All of the district court's findings are supported by the testimony of Dr. Linderman and Dr. Marshall, along with their reports. Both doctors reported that Thomas's demographics and the base-rate statistics indicate a high rate of recidivism. The doctors also reported that Thomas's designation as a level three sex offender would be a source of stress and that he has not demonstrated a change in his behavior since he was originally admitted to prison. Because each Linehan factor supports the district court's conclusion that Thomas is highly likely to reoffend, the district court did not err in finding that the third prong of the statute was satisfied.
Thomas further argues that the district court erred by weighing other factors more heavily than the Linehan factors in determining that he is highly like to reoffend. Specifically, Thomas objects to the district court's finding that his denial of the sexual offenses increases his likelihood of reoffending. This finding is supported by the record, however. Dr. Marshall testified that Thomas's denial of the offenses would make it difficult for him to avoid risky situations in the future. In her report, Dr. Linderman opined that without awareness of his actions, Thomas will be unable to change his behavior.
Moreover, the court's finding directly relates to Thomas's record of treatment, the sixth Linehan factor. Thomas repeatedly refused to go to treatment or was not allowed to participate because he denied committing the offenses.
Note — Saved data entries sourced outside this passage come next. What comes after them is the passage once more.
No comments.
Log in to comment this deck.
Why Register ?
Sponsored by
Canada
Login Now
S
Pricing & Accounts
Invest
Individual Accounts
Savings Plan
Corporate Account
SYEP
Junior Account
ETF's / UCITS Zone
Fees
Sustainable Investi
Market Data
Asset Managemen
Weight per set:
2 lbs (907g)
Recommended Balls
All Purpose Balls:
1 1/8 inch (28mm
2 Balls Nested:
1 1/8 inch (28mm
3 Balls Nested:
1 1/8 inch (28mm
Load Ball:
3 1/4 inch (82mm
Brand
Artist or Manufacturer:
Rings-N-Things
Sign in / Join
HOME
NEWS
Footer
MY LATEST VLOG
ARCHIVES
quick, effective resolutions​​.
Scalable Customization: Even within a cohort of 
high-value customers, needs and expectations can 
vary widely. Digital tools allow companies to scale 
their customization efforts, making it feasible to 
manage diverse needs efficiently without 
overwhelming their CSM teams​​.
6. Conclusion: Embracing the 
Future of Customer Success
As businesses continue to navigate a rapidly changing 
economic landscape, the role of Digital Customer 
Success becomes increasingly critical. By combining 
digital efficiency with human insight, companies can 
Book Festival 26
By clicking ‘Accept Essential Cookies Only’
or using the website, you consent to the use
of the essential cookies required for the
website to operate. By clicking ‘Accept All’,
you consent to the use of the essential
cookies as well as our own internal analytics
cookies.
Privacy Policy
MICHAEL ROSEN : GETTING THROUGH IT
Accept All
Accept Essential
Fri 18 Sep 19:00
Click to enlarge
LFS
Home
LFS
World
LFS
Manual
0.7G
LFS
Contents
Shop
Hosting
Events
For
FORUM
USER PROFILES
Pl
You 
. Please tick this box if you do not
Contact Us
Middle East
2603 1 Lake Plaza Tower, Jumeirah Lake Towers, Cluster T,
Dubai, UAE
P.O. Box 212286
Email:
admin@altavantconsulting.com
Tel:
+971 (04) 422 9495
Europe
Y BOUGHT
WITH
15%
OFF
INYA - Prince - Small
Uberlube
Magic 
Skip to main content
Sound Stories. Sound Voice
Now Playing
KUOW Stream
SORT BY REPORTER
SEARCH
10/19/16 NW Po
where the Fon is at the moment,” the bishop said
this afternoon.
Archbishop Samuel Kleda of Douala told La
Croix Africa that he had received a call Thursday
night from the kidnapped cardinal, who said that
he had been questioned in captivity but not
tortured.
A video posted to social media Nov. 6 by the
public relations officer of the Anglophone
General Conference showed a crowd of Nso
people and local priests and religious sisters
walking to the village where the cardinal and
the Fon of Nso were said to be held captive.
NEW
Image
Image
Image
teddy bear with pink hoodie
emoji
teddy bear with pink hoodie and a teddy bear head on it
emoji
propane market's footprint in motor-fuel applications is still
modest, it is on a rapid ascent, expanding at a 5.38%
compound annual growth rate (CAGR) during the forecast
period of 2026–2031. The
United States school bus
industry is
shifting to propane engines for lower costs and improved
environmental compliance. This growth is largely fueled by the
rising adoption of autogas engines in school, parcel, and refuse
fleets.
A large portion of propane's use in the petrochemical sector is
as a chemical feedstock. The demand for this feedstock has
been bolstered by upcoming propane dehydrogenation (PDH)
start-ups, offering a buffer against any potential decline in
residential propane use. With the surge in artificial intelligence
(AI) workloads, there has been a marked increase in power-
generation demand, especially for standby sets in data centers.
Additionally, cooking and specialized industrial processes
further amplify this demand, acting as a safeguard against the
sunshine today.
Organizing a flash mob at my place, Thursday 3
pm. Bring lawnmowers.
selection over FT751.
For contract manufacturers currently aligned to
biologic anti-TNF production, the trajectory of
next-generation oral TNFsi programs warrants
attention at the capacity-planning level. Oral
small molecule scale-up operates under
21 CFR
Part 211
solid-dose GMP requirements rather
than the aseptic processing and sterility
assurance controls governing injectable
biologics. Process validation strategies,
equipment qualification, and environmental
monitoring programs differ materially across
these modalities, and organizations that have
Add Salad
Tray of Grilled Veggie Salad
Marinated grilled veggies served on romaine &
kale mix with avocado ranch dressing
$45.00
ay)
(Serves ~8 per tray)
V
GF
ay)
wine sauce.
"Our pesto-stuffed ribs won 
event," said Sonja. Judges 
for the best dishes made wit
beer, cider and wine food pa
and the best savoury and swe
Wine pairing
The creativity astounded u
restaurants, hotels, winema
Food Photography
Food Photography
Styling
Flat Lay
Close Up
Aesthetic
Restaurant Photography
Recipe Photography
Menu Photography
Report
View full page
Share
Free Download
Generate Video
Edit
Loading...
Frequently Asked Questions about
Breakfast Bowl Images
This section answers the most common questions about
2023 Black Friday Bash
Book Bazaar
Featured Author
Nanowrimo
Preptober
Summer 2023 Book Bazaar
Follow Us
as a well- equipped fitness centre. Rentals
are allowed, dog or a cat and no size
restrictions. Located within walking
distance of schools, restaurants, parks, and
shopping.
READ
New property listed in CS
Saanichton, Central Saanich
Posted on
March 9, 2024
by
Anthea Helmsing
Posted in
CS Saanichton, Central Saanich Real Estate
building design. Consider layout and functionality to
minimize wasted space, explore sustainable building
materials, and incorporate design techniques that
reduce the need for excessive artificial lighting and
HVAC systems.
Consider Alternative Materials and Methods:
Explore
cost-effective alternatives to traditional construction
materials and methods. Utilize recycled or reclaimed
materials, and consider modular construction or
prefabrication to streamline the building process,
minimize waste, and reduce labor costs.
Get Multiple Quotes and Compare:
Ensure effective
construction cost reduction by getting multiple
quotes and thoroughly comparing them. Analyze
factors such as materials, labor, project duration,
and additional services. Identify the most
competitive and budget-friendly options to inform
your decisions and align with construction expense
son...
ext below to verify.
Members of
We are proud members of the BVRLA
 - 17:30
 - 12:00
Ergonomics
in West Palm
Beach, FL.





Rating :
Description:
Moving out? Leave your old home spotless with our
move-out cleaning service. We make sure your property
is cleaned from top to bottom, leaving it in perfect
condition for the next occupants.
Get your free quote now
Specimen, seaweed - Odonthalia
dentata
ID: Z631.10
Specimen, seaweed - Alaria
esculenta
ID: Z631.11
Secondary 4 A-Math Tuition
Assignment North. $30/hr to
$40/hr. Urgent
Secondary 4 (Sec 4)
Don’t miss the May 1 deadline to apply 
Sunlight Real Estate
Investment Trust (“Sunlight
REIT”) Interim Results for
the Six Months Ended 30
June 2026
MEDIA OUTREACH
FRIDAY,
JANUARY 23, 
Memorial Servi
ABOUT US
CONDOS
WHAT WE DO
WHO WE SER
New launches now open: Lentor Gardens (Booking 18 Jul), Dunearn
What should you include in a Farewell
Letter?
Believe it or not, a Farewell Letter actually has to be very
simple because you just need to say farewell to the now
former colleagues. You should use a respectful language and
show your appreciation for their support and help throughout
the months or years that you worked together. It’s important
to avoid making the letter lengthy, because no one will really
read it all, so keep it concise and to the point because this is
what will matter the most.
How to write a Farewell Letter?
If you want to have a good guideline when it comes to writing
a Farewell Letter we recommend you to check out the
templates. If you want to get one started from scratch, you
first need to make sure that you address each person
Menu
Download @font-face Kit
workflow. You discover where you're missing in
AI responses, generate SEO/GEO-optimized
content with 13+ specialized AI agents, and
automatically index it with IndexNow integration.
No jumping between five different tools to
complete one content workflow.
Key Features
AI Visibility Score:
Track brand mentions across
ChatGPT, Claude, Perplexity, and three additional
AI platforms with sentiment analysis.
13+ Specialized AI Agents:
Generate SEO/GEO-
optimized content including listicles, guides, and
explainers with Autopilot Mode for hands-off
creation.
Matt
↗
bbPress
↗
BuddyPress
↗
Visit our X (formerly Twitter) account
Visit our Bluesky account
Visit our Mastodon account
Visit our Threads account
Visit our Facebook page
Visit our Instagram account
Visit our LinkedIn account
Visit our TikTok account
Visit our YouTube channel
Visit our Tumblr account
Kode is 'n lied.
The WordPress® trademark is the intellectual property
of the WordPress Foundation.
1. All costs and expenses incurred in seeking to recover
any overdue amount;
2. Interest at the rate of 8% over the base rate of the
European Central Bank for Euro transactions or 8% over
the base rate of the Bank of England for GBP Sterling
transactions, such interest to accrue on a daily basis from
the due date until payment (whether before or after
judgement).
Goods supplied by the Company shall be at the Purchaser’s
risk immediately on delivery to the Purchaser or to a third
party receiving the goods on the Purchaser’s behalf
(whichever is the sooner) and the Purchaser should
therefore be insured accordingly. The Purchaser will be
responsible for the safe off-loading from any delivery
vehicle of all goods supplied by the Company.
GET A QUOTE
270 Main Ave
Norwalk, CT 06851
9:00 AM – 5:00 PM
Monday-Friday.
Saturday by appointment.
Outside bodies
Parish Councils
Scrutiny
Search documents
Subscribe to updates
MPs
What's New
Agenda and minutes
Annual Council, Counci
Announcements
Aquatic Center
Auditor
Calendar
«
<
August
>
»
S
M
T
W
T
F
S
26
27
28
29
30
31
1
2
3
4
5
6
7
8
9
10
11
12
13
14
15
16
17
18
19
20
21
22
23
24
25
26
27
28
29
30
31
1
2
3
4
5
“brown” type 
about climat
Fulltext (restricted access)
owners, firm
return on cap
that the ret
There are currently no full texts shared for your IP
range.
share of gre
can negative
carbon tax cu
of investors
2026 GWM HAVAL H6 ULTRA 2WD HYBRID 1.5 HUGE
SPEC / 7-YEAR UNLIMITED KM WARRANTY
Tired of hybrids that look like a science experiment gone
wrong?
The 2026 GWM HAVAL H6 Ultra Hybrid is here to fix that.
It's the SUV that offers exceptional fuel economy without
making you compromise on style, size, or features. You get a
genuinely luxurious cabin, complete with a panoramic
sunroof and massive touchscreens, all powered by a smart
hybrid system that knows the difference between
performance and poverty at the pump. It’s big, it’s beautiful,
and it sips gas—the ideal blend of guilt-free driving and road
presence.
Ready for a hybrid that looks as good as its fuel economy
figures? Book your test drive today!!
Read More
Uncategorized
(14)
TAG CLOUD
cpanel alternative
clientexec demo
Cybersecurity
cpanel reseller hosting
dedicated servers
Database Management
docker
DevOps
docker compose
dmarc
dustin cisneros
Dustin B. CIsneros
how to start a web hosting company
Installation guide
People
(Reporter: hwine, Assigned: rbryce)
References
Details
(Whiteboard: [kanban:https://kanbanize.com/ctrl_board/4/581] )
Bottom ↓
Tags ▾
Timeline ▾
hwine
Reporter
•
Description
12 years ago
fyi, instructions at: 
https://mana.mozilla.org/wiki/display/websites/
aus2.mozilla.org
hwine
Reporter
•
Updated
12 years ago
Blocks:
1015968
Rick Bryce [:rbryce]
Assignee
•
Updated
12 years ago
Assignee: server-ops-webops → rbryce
Thus, he has had no treatment to address the behaviors underlying his convictions. The district court did not err in making this finding.
II. Civil Commitment Program
Thomas argues that the district court erred in finding that the Minnesota Sex Offender Program is an appropriate treatment program. In its attached memorandum, the district court criticized the program because, as of the date of the order, no one had been released from it. The district court's opinion regarding the Minnesota Sex Offender Program is not relevant to whether Thomas meets the commitment criteria under Minn.Stat. § 253B.02, subd. 18c(a) and does not affect the validity of the district court's commitment order.
1. FN1. The district court's finding that extra-familial sex abusers have a recidivism rate of 25% was likely a typographical error. Dr. Marshall and Dr. Linderman reported that extra-familial abusers have a recidivism rate of 52%. The recidivism rate of 52% provides even more support than the stated 25% for the district court's findings that this factor indicated a high likelihood of reoffending.